Em suas palavras, Alckmin destacou a importância da democracia ao contrapor a regimes autoritários. “Democracia, nós salvamos a democracia, versus ditadura, autoritarismo. Nós, eu e o presidente Lula, salvamos a democracia. Aqueles que apoiam ditadura não deveriam nem ser candidato. Quem não acredita no povo, por que se candidatar?”, declarou o vice-presidente.
A declaração do vice-presidente surge em um contexto de intensificação da disputa eleitoral para as próximas eleições em outubro. Alckmin buscou, com suas palavras, se contrapor às candidaturas que se apresentam como alternativas ao atual governo federal, sugerindo que tais candidaturas não possuem legitimidade democrática.

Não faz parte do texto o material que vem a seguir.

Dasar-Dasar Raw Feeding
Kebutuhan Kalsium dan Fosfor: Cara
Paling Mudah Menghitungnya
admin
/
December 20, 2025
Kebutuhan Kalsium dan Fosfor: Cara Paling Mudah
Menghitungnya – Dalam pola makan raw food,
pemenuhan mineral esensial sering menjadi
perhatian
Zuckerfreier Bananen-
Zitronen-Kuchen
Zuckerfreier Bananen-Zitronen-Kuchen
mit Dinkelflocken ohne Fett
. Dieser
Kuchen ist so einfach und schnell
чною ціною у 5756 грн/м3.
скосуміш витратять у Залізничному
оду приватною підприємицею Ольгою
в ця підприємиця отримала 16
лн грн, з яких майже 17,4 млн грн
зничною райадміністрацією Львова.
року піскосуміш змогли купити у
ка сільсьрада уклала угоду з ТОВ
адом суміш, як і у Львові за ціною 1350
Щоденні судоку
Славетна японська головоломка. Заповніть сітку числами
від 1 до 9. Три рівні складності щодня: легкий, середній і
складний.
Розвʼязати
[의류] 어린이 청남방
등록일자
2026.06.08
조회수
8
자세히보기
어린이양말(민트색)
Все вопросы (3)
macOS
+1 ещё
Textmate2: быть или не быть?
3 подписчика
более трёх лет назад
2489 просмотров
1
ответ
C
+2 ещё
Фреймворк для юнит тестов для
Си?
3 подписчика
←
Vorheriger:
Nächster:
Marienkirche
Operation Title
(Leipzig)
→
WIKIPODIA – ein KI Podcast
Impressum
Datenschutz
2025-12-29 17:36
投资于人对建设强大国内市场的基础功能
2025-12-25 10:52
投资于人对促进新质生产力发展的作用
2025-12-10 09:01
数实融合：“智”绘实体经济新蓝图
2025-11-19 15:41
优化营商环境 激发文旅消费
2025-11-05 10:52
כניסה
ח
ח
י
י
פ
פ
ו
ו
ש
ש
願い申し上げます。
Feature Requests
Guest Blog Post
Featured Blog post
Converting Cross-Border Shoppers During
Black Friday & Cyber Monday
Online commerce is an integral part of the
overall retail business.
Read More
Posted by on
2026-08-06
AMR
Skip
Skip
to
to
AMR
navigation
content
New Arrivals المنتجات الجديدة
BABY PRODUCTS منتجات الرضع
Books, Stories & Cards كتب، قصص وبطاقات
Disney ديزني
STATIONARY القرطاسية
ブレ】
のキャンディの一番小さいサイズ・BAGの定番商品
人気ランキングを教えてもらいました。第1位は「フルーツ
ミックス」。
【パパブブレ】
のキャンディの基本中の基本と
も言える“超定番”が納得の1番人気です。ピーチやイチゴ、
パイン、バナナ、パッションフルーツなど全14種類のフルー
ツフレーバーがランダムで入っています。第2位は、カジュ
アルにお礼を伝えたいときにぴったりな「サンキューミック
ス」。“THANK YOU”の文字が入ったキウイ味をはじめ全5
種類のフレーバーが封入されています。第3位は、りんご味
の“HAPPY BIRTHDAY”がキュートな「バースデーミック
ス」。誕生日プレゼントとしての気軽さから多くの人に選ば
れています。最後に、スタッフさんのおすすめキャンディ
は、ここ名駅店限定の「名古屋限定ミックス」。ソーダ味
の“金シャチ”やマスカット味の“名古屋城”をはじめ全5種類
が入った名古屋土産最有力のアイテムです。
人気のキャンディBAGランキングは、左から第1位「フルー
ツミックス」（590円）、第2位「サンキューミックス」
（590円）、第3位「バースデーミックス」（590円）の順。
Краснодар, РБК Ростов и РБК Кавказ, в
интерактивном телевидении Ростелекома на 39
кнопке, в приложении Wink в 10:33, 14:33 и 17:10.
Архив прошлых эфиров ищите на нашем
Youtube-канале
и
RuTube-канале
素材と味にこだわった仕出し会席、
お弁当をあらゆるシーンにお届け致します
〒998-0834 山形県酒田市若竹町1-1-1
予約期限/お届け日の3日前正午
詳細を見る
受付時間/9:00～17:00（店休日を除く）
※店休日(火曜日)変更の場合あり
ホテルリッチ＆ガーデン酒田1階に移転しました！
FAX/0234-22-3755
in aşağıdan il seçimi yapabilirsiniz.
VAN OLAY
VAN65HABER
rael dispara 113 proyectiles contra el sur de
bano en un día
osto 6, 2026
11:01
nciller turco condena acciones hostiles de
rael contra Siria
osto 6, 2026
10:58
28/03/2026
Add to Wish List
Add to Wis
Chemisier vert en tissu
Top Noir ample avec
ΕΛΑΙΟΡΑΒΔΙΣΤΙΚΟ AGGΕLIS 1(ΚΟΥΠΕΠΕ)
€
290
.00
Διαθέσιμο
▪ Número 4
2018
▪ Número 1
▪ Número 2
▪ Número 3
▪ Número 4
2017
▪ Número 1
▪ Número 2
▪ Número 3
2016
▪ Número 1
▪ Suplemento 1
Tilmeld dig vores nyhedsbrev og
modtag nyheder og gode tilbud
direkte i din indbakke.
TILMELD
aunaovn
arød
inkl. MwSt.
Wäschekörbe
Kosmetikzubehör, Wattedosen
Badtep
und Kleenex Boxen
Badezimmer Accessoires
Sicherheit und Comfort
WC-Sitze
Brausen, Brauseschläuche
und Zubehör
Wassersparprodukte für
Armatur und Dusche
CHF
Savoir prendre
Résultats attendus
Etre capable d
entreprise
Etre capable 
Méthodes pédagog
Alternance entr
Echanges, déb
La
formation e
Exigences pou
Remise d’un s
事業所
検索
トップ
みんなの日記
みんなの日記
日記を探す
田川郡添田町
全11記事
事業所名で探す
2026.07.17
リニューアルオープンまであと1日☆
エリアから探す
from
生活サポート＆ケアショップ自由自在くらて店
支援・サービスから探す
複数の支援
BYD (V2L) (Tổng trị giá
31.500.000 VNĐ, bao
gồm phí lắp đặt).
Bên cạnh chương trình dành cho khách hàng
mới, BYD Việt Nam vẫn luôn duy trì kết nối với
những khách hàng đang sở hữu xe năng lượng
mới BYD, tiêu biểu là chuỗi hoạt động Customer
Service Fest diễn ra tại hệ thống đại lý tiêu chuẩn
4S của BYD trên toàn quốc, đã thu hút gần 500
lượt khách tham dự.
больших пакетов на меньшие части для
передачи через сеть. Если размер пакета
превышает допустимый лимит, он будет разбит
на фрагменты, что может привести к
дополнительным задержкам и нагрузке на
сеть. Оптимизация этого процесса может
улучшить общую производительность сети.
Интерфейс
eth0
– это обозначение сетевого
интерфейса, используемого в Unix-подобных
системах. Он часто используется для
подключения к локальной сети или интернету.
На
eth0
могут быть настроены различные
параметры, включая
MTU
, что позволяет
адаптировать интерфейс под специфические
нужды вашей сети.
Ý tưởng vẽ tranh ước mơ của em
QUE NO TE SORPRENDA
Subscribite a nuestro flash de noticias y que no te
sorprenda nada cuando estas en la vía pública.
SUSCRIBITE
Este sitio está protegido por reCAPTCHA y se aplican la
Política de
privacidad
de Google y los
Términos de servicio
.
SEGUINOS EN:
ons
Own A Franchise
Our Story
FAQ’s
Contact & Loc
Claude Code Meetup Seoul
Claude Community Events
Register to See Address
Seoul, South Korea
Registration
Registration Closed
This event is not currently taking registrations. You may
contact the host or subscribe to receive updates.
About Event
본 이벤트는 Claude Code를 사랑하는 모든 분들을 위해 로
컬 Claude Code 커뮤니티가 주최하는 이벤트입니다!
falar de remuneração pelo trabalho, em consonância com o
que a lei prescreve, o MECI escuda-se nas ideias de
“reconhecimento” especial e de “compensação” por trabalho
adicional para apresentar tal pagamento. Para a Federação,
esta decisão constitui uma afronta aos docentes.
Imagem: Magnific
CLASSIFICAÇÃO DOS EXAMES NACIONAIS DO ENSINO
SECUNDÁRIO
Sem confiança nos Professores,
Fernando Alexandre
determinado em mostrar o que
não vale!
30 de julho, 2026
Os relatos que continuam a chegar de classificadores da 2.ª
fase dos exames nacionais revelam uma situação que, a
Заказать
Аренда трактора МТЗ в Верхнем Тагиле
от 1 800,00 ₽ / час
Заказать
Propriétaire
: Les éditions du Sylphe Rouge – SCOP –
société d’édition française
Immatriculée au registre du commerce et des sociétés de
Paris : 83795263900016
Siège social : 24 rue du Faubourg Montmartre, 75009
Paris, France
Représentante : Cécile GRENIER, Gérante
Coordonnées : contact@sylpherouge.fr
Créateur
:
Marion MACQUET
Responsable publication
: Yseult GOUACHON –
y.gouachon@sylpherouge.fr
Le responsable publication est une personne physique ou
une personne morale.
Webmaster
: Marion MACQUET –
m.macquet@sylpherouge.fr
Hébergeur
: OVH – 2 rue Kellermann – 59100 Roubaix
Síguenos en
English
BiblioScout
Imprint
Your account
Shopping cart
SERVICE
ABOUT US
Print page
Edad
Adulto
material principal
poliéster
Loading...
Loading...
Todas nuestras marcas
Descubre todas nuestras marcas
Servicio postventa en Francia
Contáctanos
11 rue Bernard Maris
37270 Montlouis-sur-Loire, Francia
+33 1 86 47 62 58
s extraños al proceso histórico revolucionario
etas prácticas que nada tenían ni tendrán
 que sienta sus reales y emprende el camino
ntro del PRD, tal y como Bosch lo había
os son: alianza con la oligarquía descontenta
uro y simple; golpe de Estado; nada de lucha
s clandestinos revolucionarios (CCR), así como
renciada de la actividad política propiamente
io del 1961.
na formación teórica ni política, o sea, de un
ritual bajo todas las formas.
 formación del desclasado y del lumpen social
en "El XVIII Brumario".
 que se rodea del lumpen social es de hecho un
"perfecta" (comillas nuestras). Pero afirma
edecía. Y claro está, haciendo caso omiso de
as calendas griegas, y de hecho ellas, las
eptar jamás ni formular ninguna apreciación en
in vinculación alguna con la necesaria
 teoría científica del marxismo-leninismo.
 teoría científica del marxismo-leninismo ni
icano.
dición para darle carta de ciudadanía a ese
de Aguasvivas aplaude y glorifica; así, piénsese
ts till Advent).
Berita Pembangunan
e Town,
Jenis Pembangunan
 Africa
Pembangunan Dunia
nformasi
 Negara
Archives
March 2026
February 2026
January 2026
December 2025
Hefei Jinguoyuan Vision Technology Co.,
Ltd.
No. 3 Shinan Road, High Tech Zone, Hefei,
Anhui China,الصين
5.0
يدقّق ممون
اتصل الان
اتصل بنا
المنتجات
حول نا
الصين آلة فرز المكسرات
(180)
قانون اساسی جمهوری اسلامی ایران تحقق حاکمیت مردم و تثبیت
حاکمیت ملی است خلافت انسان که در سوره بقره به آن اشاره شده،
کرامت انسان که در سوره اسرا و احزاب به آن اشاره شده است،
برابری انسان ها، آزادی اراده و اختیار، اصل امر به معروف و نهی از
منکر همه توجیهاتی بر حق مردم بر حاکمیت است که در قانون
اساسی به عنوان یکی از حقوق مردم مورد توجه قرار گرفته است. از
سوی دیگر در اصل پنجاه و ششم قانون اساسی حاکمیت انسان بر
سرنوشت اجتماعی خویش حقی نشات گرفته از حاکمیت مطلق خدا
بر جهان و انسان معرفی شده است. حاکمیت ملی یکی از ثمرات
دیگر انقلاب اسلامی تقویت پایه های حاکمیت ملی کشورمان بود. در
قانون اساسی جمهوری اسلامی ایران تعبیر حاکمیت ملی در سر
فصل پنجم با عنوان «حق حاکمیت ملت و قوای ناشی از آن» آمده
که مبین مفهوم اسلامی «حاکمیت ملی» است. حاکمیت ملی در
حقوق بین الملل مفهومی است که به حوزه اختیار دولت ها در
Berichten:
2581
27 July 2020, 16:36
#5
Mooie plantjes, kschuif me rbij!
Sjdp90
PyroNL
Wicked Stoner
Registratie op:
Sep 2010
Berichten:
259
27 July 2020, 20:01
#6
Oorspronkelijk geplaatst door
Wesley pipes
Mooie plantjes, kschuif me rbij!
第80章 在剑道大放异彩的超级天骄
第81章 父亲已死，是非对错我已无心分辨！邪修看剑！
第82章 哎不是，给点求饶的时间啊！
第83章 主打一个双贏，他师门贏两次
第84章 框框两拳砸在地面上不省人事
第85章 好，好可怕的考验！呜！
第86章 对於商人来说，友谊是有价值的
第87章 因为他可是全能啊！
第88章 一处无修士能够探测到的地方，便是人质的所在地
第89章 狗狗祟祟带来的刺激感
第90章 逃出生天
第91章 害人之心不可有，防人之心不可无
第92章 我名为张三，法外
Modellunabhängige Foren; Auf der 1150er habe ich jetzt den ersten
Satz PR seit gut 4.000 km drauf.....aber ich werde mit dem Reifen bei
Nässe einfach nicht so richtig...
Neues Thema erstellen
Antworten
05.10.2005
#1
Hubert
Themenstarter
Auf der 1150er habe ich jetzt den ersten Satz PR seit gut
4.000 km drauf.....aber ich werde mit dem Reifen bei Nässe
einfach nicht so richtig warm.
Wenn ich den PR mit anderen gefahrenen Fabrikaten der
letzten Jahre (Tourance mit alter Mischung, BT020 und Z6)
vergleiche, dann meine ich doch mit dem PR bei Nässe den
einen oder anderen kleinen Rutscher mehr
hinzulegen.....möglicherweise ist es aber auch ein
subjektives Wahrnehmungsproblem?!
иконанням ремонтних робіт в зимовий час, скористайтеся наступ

Questionado sobre o crescimento de certos candidatos nas pesquisas de intenção de voto, como o senador Flávio Bolsonaro (PL-SP), Alckmin minimizou a preocupação, reiterando que a maioria das pesquisas aponta para a vitória do presidente Lula.
Alckmin e o contexto de viagens internacionais e alianças governamentais
Apesar da forte defesa da democracia, a fala de Alckmin levanta questionamentos sobre a aplicação de seus critérios. O vice-presidente não especificou a quais ditaduras se referia, se as do Brasil ou de outros países. É relevante notar que, em 2024, Alckmin participou da posse do presidente iraniano Masoud Pezeshkian, onde foi visto próximo a Ismail Haniyeh, líder do Hamas, grupo considerado terrorista por diversos países.
Histórico de alianças do governo com regimes questionados
Adicionalmente, governos anteriores associados ao PT, partido do presidente Lula, historicamente mantiveram laços com regimes considerados ditatoriais, como os da Venezuela e de Cuba. A relação com a Venezuela, por exemplo, passou por tensões em agosto de 2024, após a divulgação de evidências de manipulação nas eleições presidenciais. Mesmo assim, Lula manteve uma posição crítica sem romper formalmente com o chavismo.
Posicionamento de Lula sobre a Venezuela em 2005
Em 2005, durante seu primeiro mandato, em Brasília, ao lado de Hugo Chávez, o presidente Lula reagiu a críticas internacionais sobre a situação na Venezuela, afirmando que o país vivia um “excesso de democracia”. Essa declaração contrasta com a postura atual de Alckmin, que agora critica o apoio a regimes ditatoriais.